Er reagierte damit auf Äußerungen Trumps. Der US-Präsident hatte am Samstag getwittert, Nordkoreas Machthaber Kim Jong Un und seine Regierung würden nicht mehr lange existieren. Am selben Tag schickten die USA mehrere Langstreckenbomber aus Guam und Kampfjets in den internationalen Luftraum östlich von Nordkorea, um im Streit mit Nordkorea Stärke zu demonstrieren.

Nordkoreas Außenminister erklärte am Montag: "Das ist ganz klar eine Kriegserklärung, weil solche Worte von einem amtierenden amerikanischen Präsidenten kommen." Ri Yong Ho sagte, man sehe sich dadurch ermächtigt, in Notwehr auch US-Jets abzuschießen, selbst wenn diese sich nicht in nordkoreanischem Luftraum befänden. Man werde sehen, wer länger durchhalte. Die Charta der Vereinten Nationen gestehe allen Mitgliedstaaten das Recht der Selbstverteidigung zu.

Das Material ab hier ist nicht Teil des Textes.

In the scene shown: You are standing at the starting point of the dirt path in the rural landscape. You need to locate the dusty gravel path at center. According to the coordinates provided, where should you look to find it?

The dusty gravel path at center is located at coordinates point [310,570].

Trumps Sprecherin Sarah Sanders nannte den Vorhalt einer Kriegserklärung absurd. Man habe dies nicht getan. Es sei für ein Land zudem niemals angemessen, Flugzeuge eines anderen Landes im internationalen Luftraum abschießen zu wollen, fügte sie hinzu.

Das US-Verteidigungsministerium erklärte, man sei darauf vorbereitet, die USA und verbündete Staaten zu verteidigen. "Wenn Nordkorea seine Provokationen nicht einstellt, werden wir dem Präsidenten Optionen anbieten, um mit Nordkorea umzugehen", sagte Pentagon-Sprecher Robert Manning. Welche Möglichkeiten Trump unterbreitet würden, sagte er nicht.

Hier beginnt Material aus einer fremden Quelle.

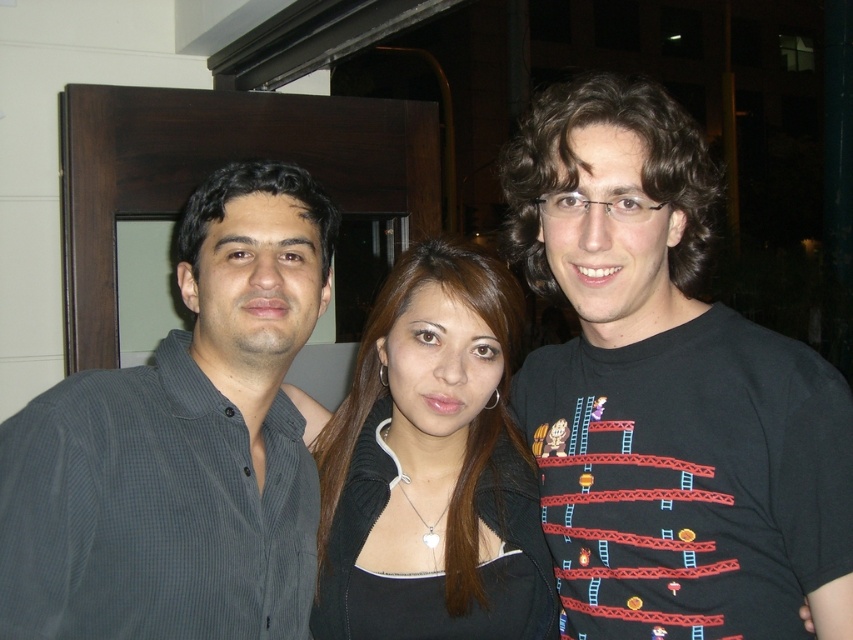
What do you see at coordinates (181, 445) in the screenshot?
I see `dark gray corduroy shirt at left` at bounding box center [181, 445].

Is dark gray corduroy shirt at left taller than black matte jacket at center?

Correct, dark gray corduroy shirt at left is much taller as black matte jacket at center.

Consider the image. Who is more forward, (x=274, y=260) or (x=535, y=516)?

Point (x=274, y=260) is in front.

The image size is (853, 640). I want to click on dark gray corduroy shirt at left, so click(181, 445).

Who is more distant from viewer, (596,634) or (151,474)?

Point (596,634)

Can you confirm if black cotton t-shirt at center is positioned to the left of dark gray corduroy shirt at left?

No, black cotton t-shirt at center is not to the left of dark gray corduroy shirt at left.

The image size is (853, 640). In order to click on black cotton t-shirt at center in this screenshot , I will do `click(666, 392)`.

Does black cotton t-shirt at center lie behind black matte jacket at center?

No, black cotton t-shirt at center is closer to the viewer.

Can you confirm if black cotton t-shirt at center is shorter than black matte jacket at center?

No.

Measure the distance between point (x=630, y=212) and camera.

Point (x=630, y=212) and camera are 3.37 feet apart.

The image size is (853, 640). Find the location of `black cotton t-shirt at center`. black cotton t-shirt at center is located at coordinates (666, 392).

Trumps Sicherheitsberater Herbert Raymond McMaster sagte, die Regierung hoffe darauf, einen Krieg vermeiden zu können. Man könne die Möglichkeit aber nicht unberücksichtigt lassen.

Der Konflikt zwischen Nordkorea und den USA über die Raketen- und Atomtests von Pjöngjang hatte sich zuletzt bei der UN-Vollversammlung in der vergangenen Woche zugespitzt. Trump drohte Nordkorea in seiner Rede mit völliger Zerstörung für den Fall eines Angriffs auf die USA oder deren Verbündete. Das Atomprogramm des Landes sei eine Gefahr für die ganze Welt.

Nordkoreas Machthaber beschimpfte Trump daraufhin in einer Erklärung als "geisteskranken" Greis. Außenminister Ri signalisierte zudem, dass Nordkorea eine Wasserstoffbombe im Pazifik testen könnte.

Der Atomstreit mit Nordkorea schaukelt sich seit Monaten hoch. Der UN-Sicherheitsrat hatte zuletzt die Sanktionen gegen Pjöngjang wegen des neuen Atomtests vom 3. September deutlich verschärft. Nach eigenen Angaben hatte Nordkorea bei dem Test eine Wasserstoffbombe gezündet. Mit dem Test hatte das Land gegen mehrere UN-Resolutionen verstoßen.